Australia’s great rugby league side can be beaten by England’s young lions

ENGLAND are just 80 minutes away from completing a remarkable turnaround which could see them installed as early favourites for the World Cup just 12 months after being also-rans.

On Saturday they face Australia in the final of rugby league’s Four Nations tournament at Elland Road in Leeds – the reward for defeating world champions New Zealand in a group match which was effectively a semi final at Huddersfield.

It was a victory that few would have thought them capable of a year ago, when the Kiwis twice beat England in the 2008 World Cup before going on to win the trophy.

England coach Tony Smith has set his sights on the next world cup in 2013 and has selected players who, although inexperienced now, have the potential to be the sport’s leading lights for the next decade.

It is more than 40 years since England beat the Aussies in a series and the chance to lay that burden down on Saturday is a huge incentive to the current England team. The question is, can they do it?

The Australian rugby league team, like the Brazilian football team, are one of those national sides that exude unflappable self belief and an almost aristocratic sense of entitlement.

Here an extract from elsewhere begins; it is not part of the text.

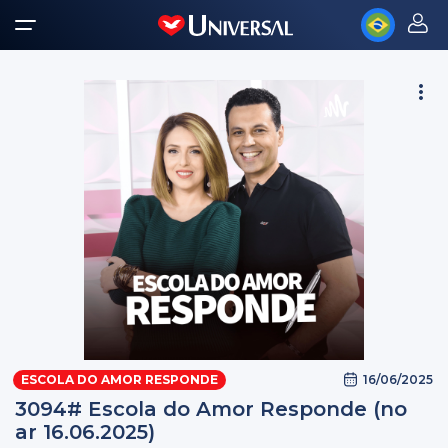
16/06/2025
ESCOLA DO AMOR RESPONDE
3094# Escola do Amor Responde (no
ar 16.06.2025)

Their record is quite simply stunning, and their capacity to produce generation after generation of extraordinary players is unrivalled.

But I think England can win – and two of the reasons why they can are called Sam Tomkins and Kyle Eastmond.

These two young men – both are just 20 years old – are already genuinely good players with the ability to become genuinely great players.

Jason Robinson, a pretty good judge, has already said that Kyle Eastmond has the ability to become a much better player than he was, and Sam Tomkins is already being spoken of by many seasoned observers as one of the most gifted kids to don a Wigan shirt since the glory days of the 1980s.

England’s impressive performance, led by the two young tyros, was in stark contrast to the inept display by England’s rugby union team.

The pre-match hype centred around the all-too-predictable return of Johnny Wilkinson at the age of 30 while England’s debutant was Duncan Bell, a 35-year-old prop, with what might best be described as an extensive waistline.

Even though the next rugby union World Cup, in 2011, comes around sooner than its league equivalent it shows a remarkable lack of ambition and foresight to not look at players who are far more likely to be in contention for a place on the plane to New Zealand. And yet another Twickenham defeat at the hands of the Wallabies highlighted a real problem for the sport.

Since it went openly-professional in 1995, English rugby union has failed to produce young players of real skill and ability.

Rugby league is still light years ahead in its ability to breed great players with the skills to entertain the public – and I’m looking forward to that talent shrugging off the weight of failures past this weekend.